## Selection
★ ★ ★ ★ ★

As recently as a hundred years ago, in a more assured age than this, the enduring importance of a literary career could be measured by whether an edition of an author’s collected works was issued. Bound in calfskin for the wealthy bibliophile, in a more modest cloth of some subdued hue for the less well-to-do, these sets made several statements about an age. They suggested that readers could most appreciate writers by knowing the entirety of their work and not simply one or two particularly flashy efforts. And those ranks of volumes, filling the shelves of home libraries, further showed that it was possible for individuals to possess much of the best work by the best minds.
Who nowadays would be so audacious as to assert such a possibility? The persistent literary and academic battles raging among various mutually uncomprehending camps would make consensus on most living authors almost unimaginable. And how many writers would be comfortable issuing a set of their complete writings? In a time when authors are only as memorable as their last book, when novelty is king, and when time for reading itself is forever under siege, the leisurely delight implied by collected works seems curious and antique.

★ ★ ★ ★ ★

## Stated exercise 1
For each statement, say whether it agrees with the passage on collected works, answering yes or no and quoting the passage's deciding words. (a) Sets of collected works were bound only in calfskin. (b) Time for reading is described as constantly under threat. (c) Consensus on most living authors would be easy to reach.
## Stated exercise 2
Transcribe the portion of the passage on collected works between "Who nowadays would" and "curious and antique.", inclusive.
The lines that come next are separate material and are unrelated to the passage on collected works.

## Source data
★ ★ ★ ★ ★

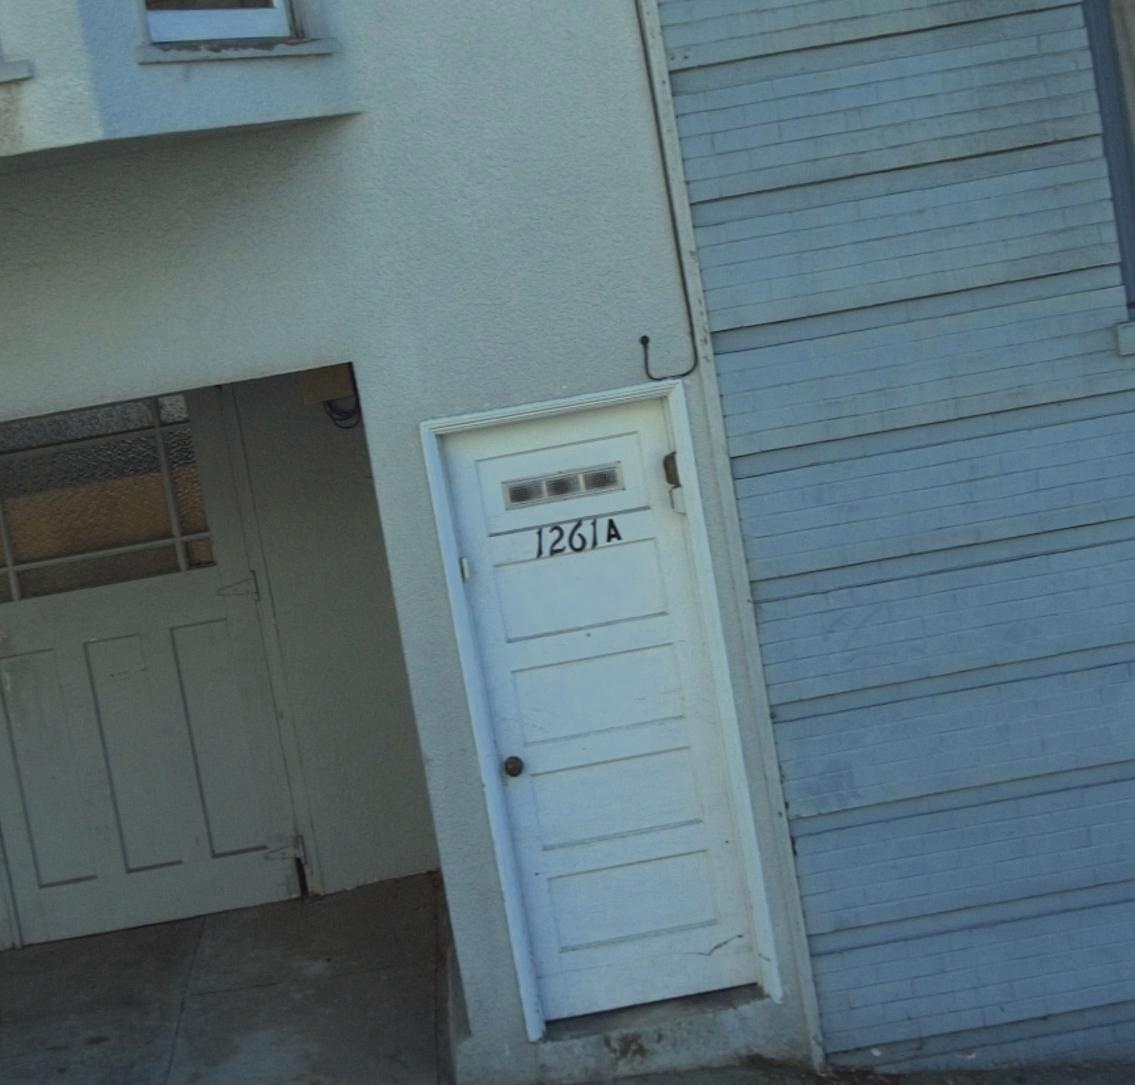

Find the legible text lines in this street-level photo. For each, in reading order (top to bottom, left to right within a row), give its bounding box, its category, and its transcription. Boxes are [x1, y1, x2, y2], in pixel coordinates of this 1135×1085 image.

[532, 514, 628, 561] StreetNumber: 1261A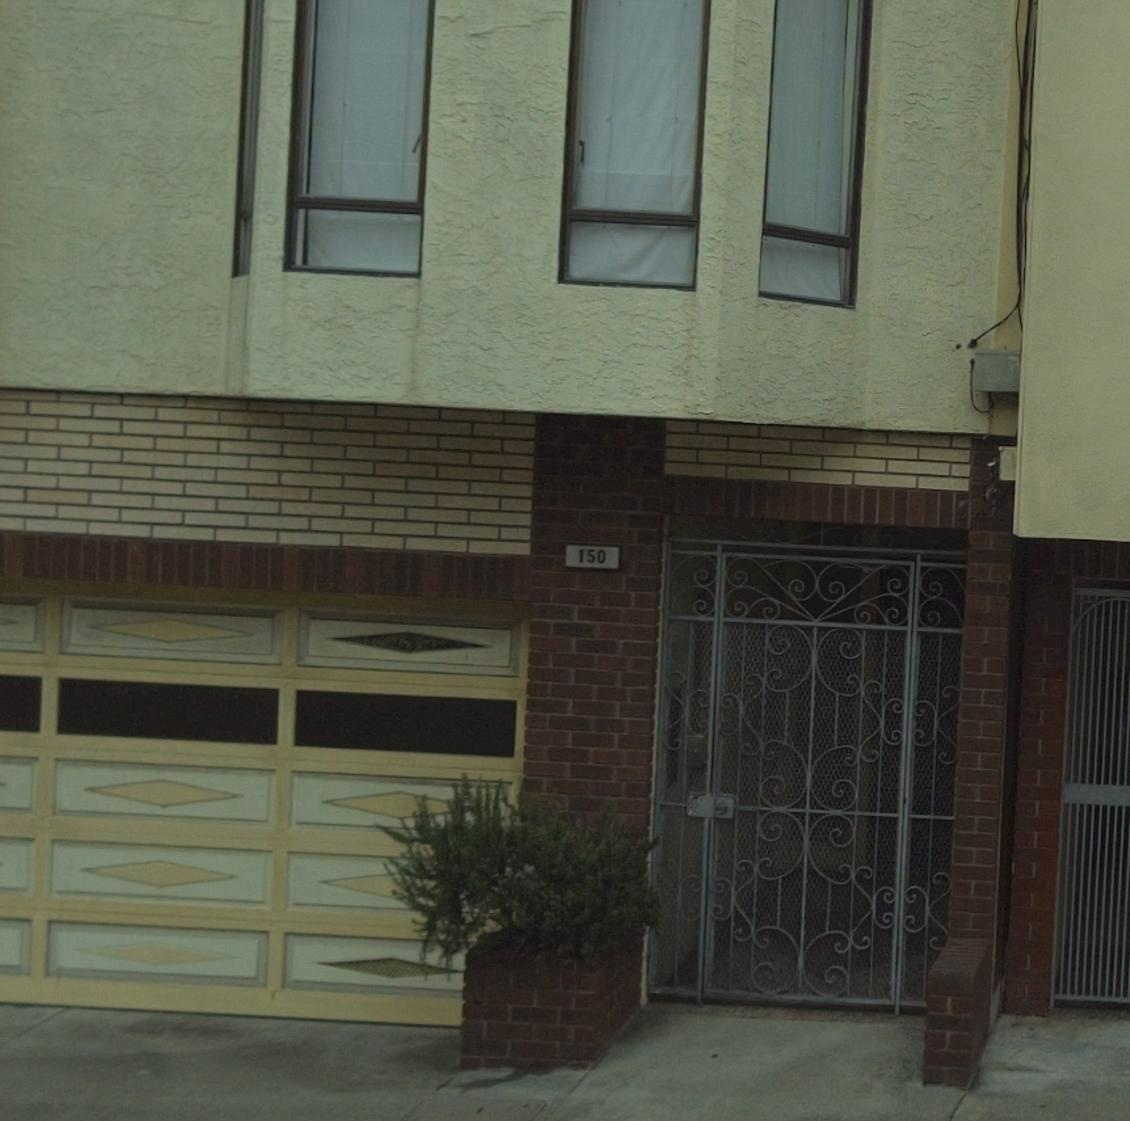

★ ★ ★ ★ ★

## Full output 1
(a) No: "Bound in calfskin for the wealthy bibliophile, in a more modest cloth of some subdued hue for the less well-to-do"
(b) Yes: "when time for reading itself is forever under siege"
(c) No: "would make consensus on most living authors almost unimaginable"

## Full output 2
Who nowadays would be so audacious as to assert such a possibility? The persistent literary and academic battles raging among various mutually uncomprehending camps would make consensus on most living authors almost unimaginable. And how many writers would be comfortable issuing a set of their complete writings? In a time when authors are only as memorable as their last book, when novelty is king, and when time for reading itself is forever under siege, the leisurely delight implied by collected works seems curious and antique.